● Exercise directions: Give back every record below word for word, with the pictures omitted.

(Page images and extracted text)
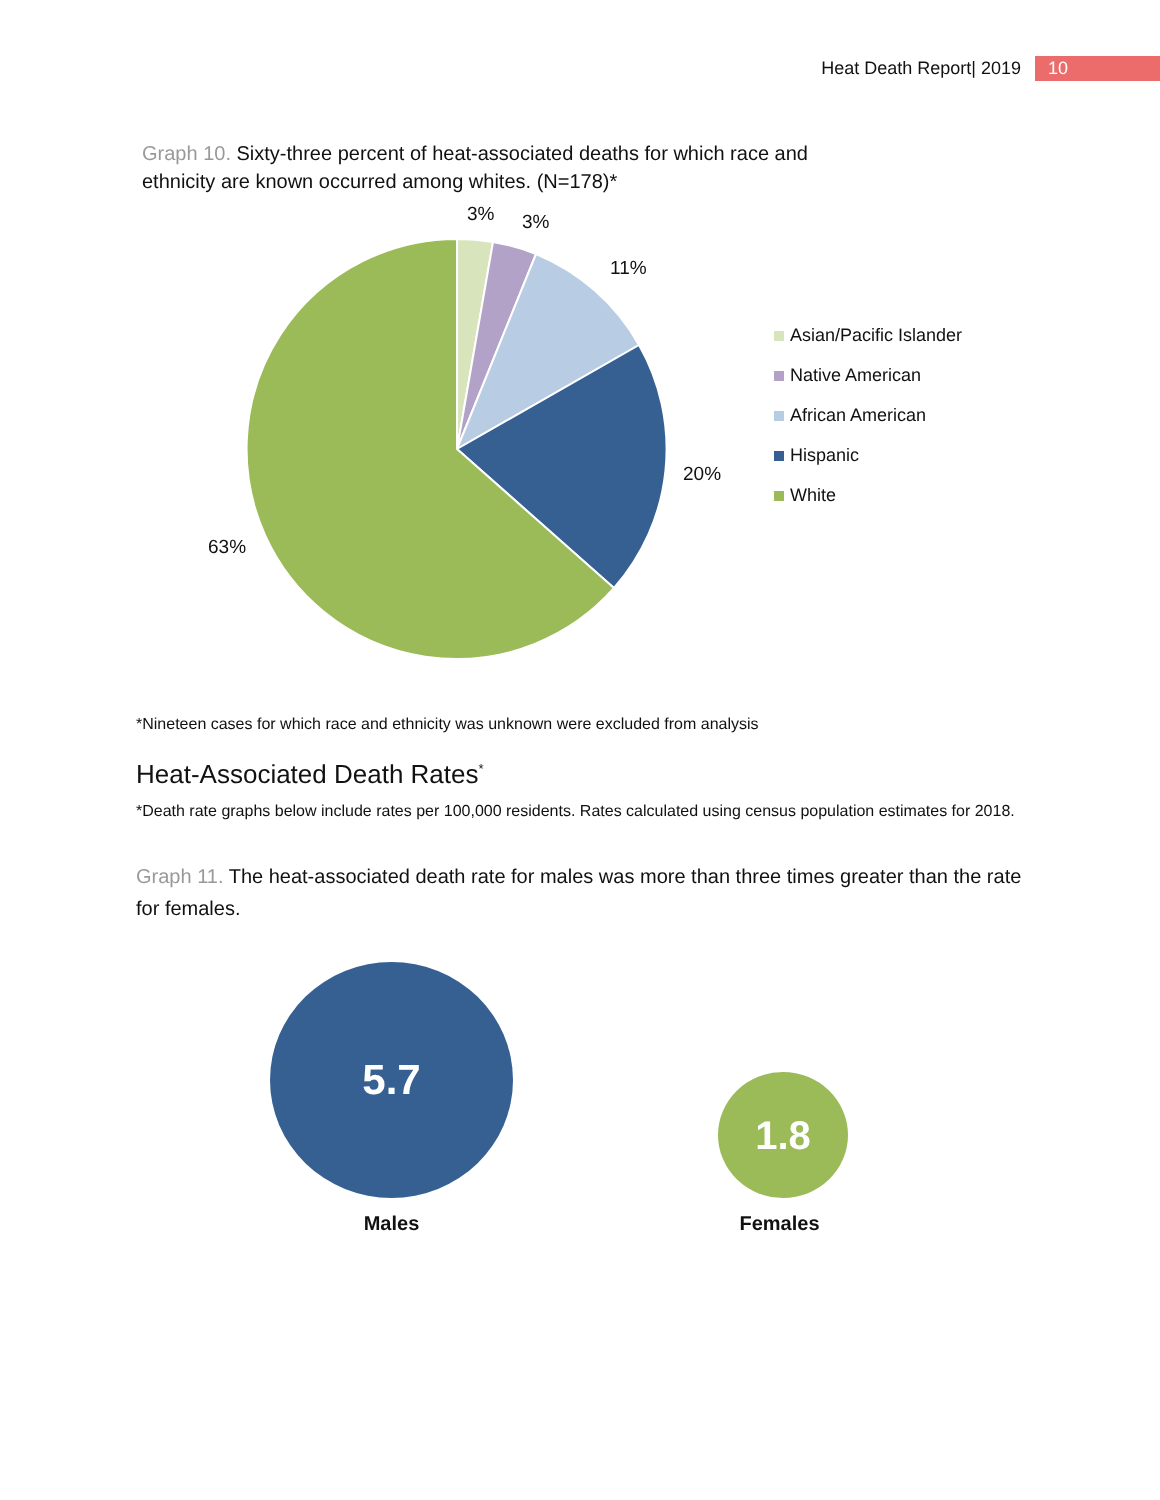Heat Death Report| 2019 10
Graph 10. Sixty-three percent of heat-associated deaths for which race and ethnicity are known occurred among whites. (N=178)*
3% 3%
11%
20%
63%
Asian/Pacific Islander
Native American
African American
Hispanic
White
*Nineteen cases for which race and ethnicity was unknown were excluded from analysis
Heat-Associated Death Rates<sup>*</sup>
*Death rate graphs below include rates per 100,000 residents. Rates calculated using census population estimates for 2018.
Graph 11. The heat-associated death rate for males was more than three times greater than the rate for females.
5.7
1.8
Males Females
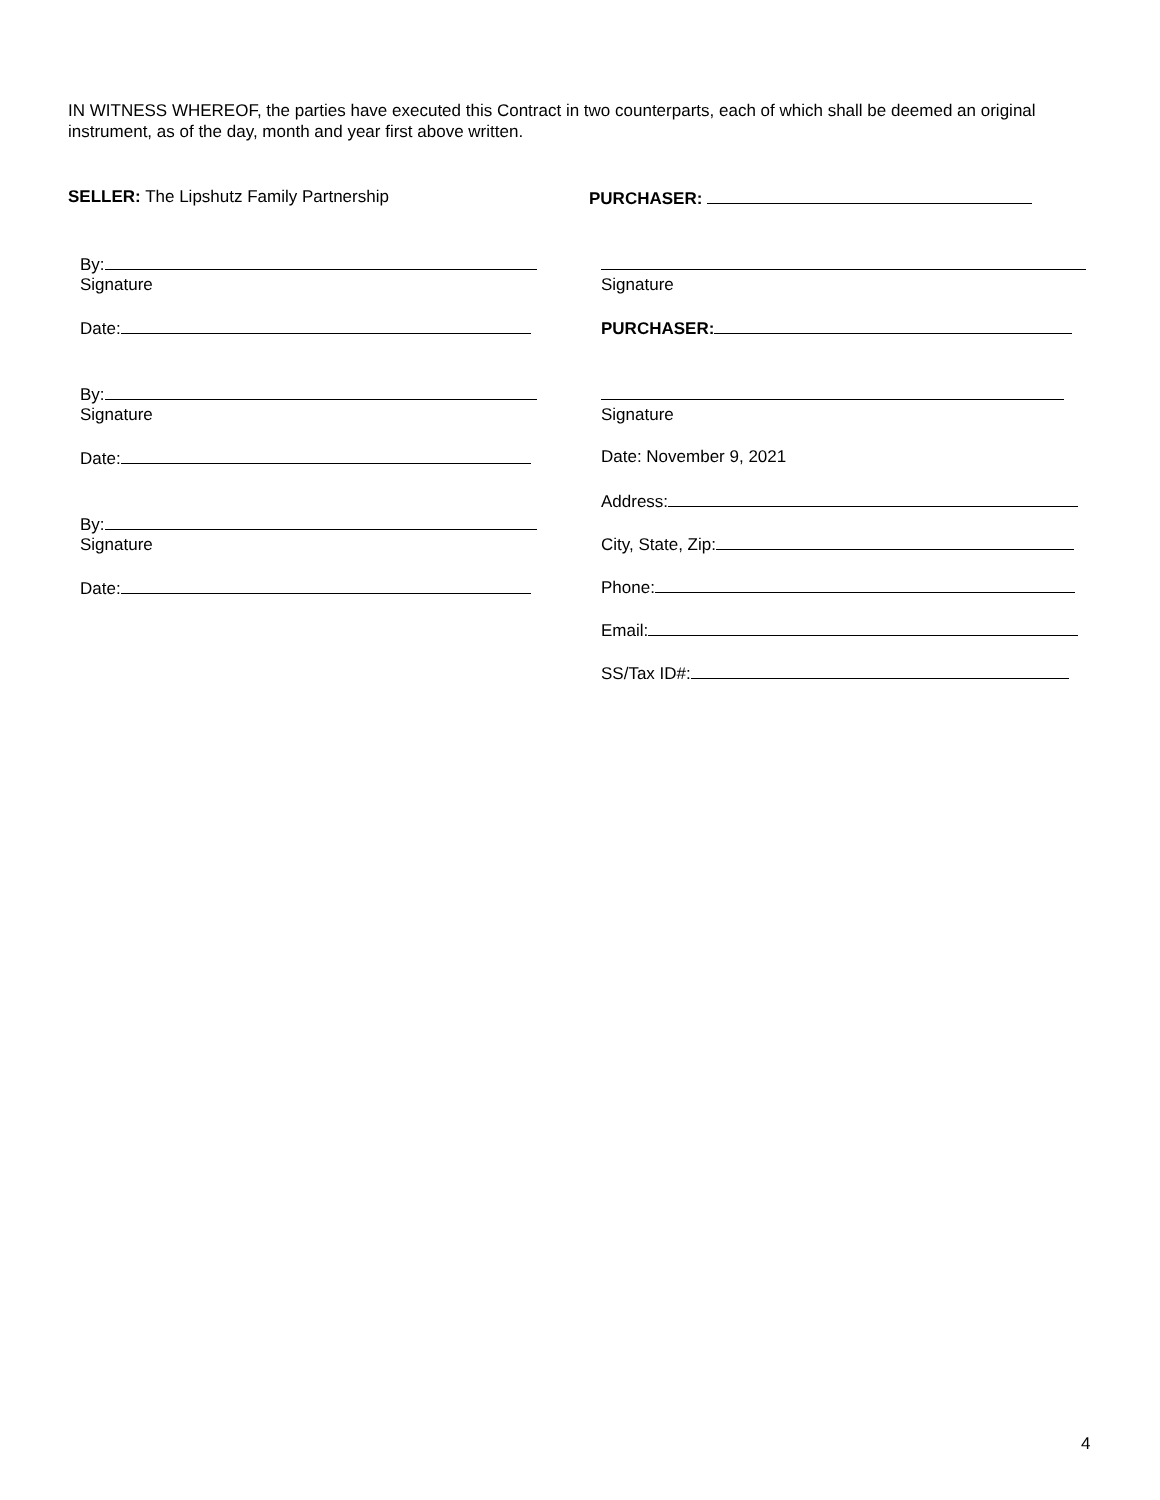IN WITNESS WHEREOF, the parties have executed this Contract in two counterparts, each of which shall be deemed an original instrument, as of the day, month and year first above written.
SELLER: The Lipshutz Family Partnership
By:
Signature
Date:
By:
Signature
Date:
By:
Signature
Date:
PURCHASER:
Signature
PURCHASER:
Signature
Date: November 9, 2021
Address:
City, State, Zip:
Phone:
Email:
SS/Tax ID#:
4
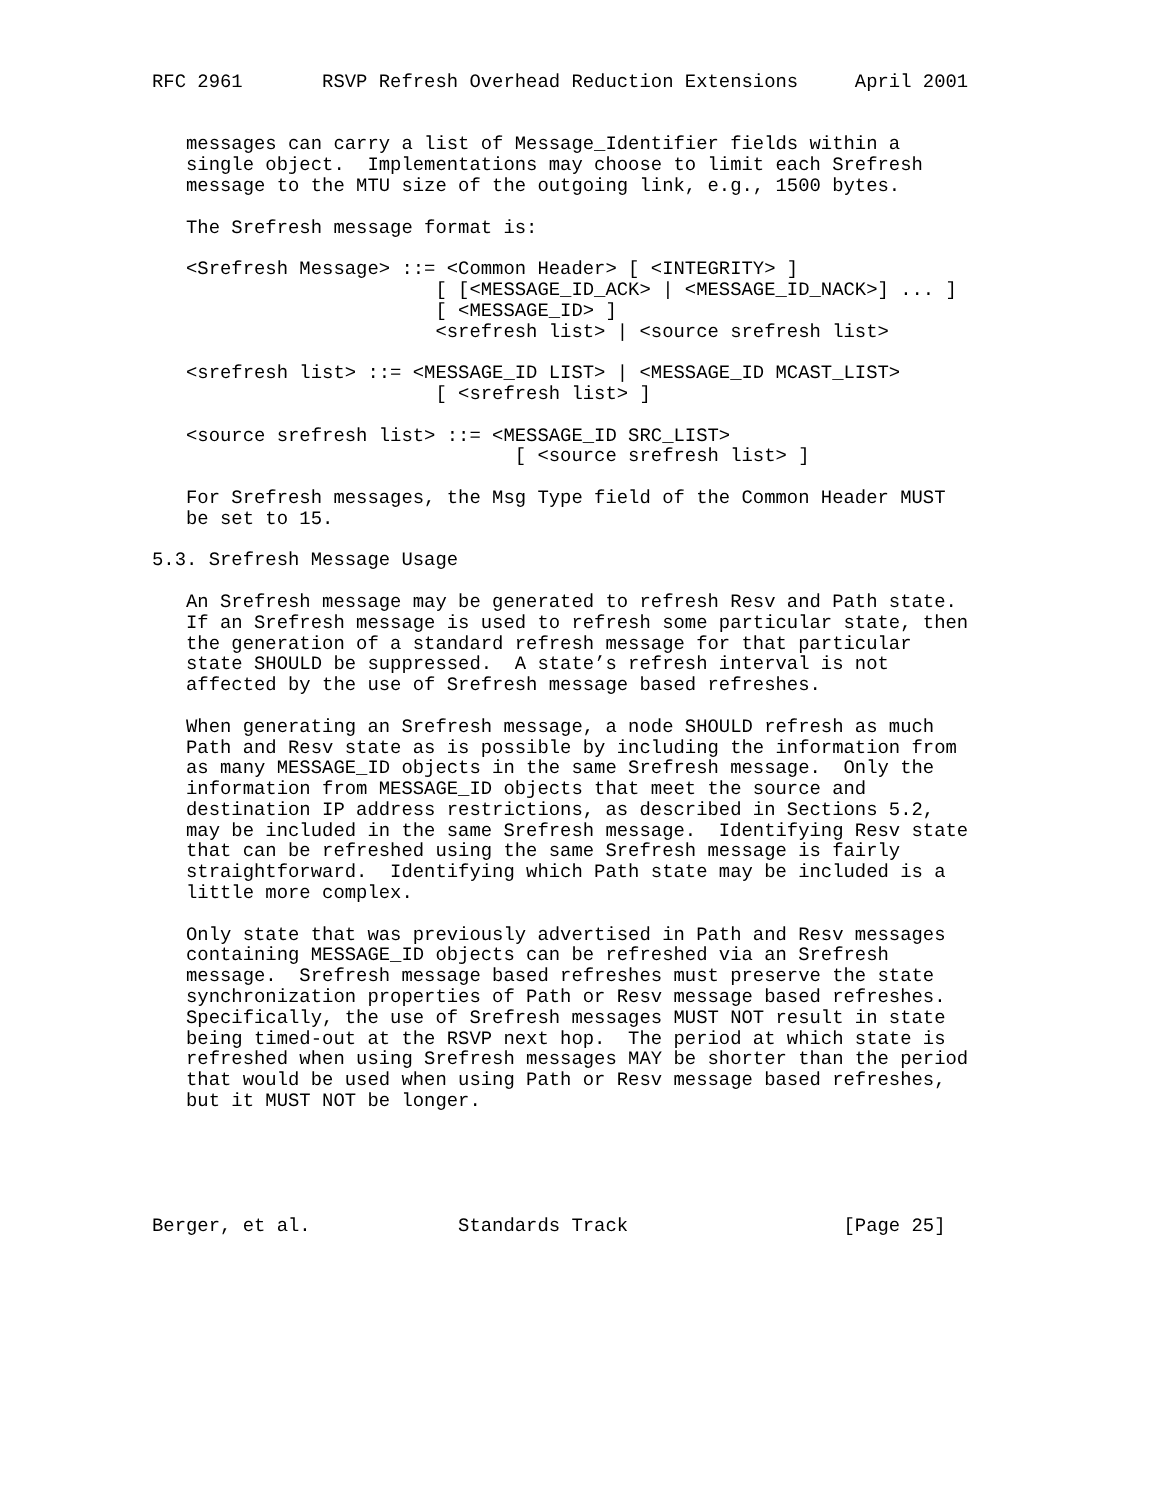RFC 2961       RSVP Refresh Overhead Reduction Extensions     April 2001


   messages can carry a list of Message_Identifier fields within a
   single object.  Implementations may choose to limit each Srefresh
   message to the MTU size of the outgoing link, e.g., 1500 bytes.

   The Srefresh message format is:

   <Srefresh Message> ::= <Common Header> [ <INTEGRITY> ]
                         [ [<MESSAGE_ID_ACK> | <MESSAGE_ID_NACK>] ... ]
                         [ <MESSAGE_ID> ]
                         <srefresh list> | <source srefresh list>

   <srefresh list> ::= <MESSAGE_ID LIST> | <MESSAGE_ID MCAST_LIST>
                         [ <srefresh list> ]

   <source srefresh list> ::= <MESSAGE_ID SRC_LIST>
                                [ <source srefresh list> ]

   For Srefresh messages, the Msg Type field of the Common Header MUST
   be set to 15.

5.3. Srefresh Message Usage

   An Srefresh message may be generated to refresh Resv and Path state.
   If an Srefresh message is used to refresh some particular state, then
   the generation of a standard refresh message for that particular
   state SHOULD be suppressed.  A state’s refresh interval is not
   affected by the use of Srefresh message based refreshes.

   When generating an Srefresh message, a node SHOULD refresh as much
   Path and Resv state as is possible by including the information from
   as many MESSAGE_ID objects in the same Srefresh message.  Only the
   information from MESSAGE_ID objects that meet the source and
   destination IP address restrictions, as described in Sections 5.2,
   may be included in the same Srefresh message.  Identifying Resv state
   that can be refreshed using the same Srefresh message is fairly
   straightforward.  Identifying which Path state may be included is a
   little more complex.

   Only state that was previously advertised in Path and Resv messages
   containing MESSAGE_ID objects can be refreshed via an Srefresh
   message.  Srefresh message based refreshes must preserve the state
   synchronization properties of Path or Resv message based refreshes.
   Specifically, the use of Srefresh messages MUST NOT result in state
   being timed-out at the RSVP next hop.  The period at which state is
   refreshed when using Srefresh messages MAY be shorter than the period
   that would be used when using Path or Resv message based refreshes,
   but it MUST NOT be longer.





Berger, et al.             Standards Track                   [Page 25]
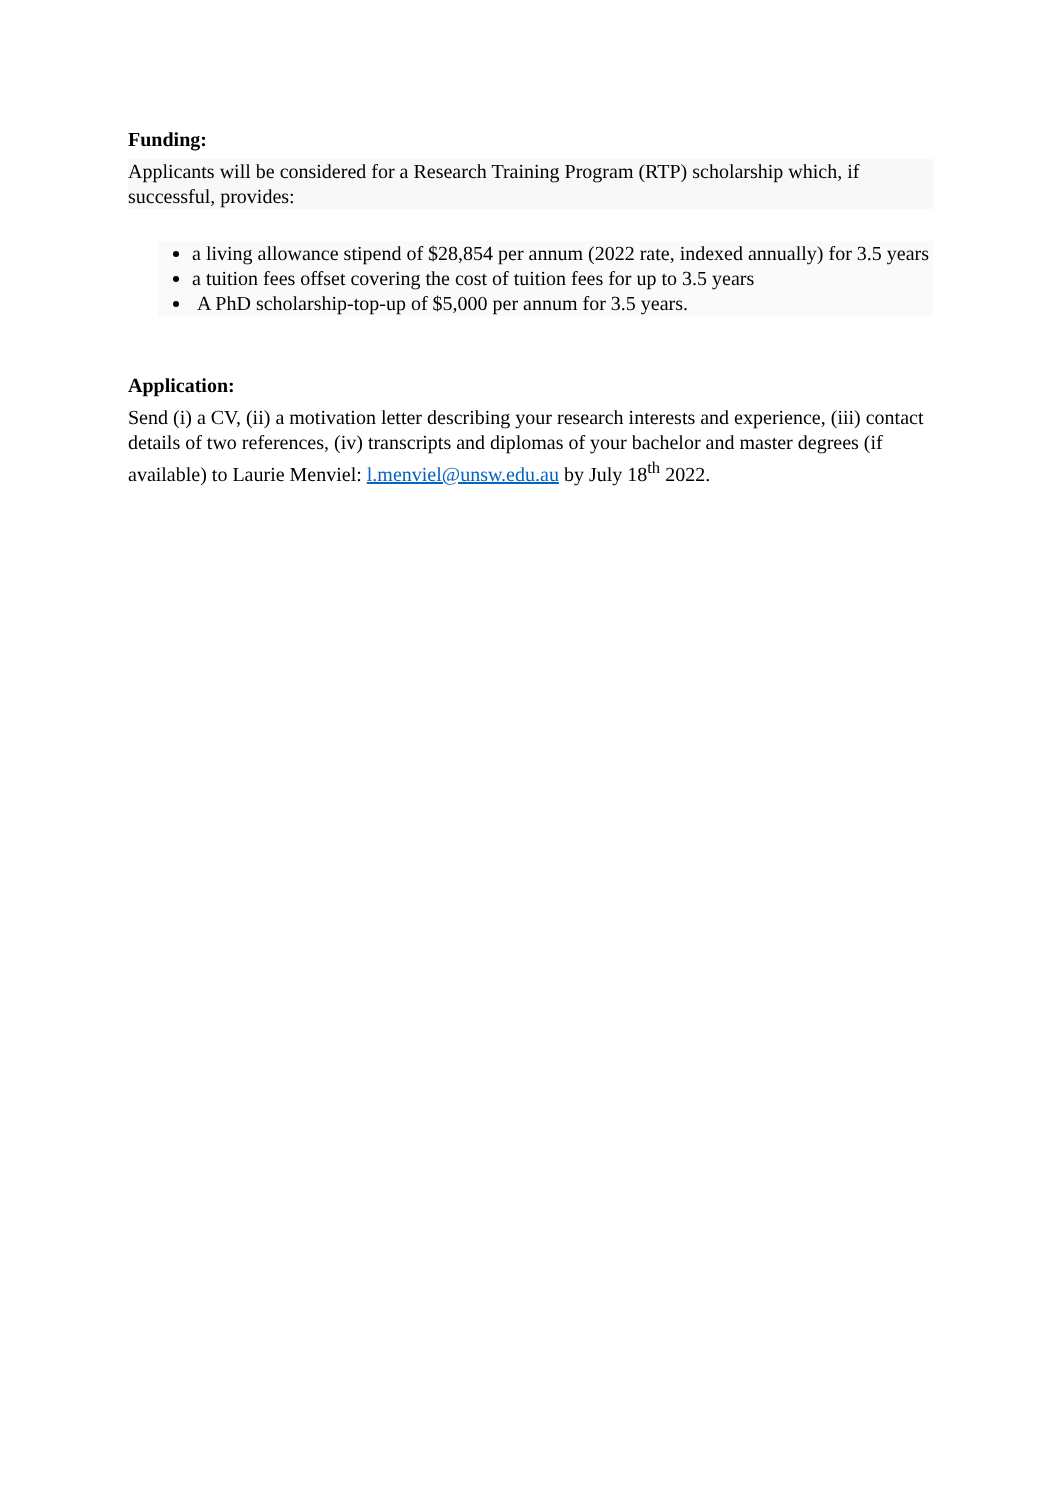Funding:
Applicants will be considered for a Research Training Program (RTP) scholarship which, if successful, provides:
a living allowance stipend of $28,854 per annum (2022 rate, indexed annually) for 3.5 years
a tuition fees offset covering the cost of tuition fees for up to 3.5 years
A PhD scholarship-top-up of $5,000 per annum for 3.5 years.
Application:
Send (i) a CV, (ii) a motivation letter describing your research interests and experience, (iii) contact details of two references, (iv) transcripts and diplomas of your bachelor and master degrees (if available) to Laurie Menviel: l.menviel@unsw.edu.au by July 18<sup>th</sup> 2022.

● Response to this exercise:
Heat Death Report| 2019 10
Graph 10. Sixty-three percent of heat-associated deaths for which race and ethnicity are known occurred among whites. (N=178)*
3% 3%
11%
20%
63%
Asian/Pacific Islander
Native American
African American
Hispanic
White
*Nineteen cases for which race and ethnicity was unknown were excluded from analysis
Heat-Associated Death Rates<sup>*</sup>
*Death rate graphs below include rates per 100,000 residents. Rates calculated using census population estimates for 2018.
Graph 11. The heat-associated death rate for males was more than three times greater than the rate for females.
5.7
1.8
Males Females
IN WITNESS WHEREOF, the parties have executed this Contract in two counterparts, each of which shall be deemed an original instrument, as of the day, month and year first above written.
SELLER: The Lipshutz Family Partnership
By:
Signature
Date:
By:
Signature
Date:
By:
Signature
Date:
PURCHASER:
Signature
PURCHASER:
Signature
Date: November 9, 2021
Address:
City, State, Zip:
Phone:
Email:
SS/Tax ID#:
4
RFC 2961       RSVP Refresh Overhead Reduction Extensions     April 2001


   messages can carry a list of Message_Identifier fields within a
   single object.  Implementations may choose to limit each Srefresh
   message to the MTU size of the outgoing link, e.g., 1500 bytes.

   The Srefresh message format is:

   <Srefresh Message> ::= <Common Header> [ <INTEGRITY> ]
                         [ [<MESSAGE_ID_ACK> | <MESSAGE_ID_NACK>] ... ]
                         [ <MESSAGE_ID> ]
                         <srefresh list> | <source srefresh list>

   <srefresh list> ::= <MESSAGE_ID LIST> | <MESSAGE_ID MCAST_LIST>
                         [ <srefresh list> ]

   <source srefresh list> ::= <MESSAGE_ID SRC_LIST>
                                [ <source srefresh list> ]

   For Srefresh messages, the Msg Type field of the Common Header MUST
   be set to 15.

5.3. Srefresh Message Usage

   An Srefresh message may be generated to refresh Resv and Path state.
   If an Srefresh message is used to refresh some particular state, then
   the generation of a standard refresh message for that particular
   state SHOULD be suppressed.  A state’s refresh interval is not
   affected by the use of Srefresh message based refreshes.

   When generating an Srefresh message, a node SHOULD refresh as much
   Path and Resv state as is possible by including the information from
   as many MESSAGE_ID objects in the same Srefresh message.  Only the
   information from MESSAGE_ID objects that meet the source and
   destination IP address restrictions, as described in Sections 5.2,
   may be included in the same Srefresh message.  Identifying Resv state
   that can be refreshed using the same Srefresh message is fairly
   straightforward.  Identifying which Path state may be included is a
   little more complex.

   Only state that was previously advertised in Path and Resv messages
   containing MESSAGE_ID objects can be refreshed via an Srefresh
   message.  Srefresh message based refreshes must preserve the state
   synchronization properties of Path or Resv message based refreshes.
   Specifically, the use of Srefresh messages MUST NOT result in state
   being timed-out at the RSVP next hop.  The period at which state is
   refreshed when using Srefresh messages MAY be shorter than the period
   that would be used when using Path or Resv message based refreshes,
   but it MUST NOT be longer.





Berger, et al.             Standards Track                   [Page 25]
Funding:
Applicants will be considered for a Research Training Program (RTP) scholarship which, if successful, provides:
a living allowance stipend of $28,854 per annum (2022 rate, indexed annually) for 3.5 years
a tuition fees offset covering the cost of tuition fees for up to 3.5 years
A PhD scholarship-top-up of $5,000 per annum for 3.5 years.
Application:
Send (i) a CV, (ii) a motivation letter describing your research interests and experience, (iii) contact details of two references, (iv) transcripts and diplomas of your bachelor and master degrees (if available) to Laurie Menviel: l.menviel@unsw.edu.au by July 18<sup>th</sup> 2022.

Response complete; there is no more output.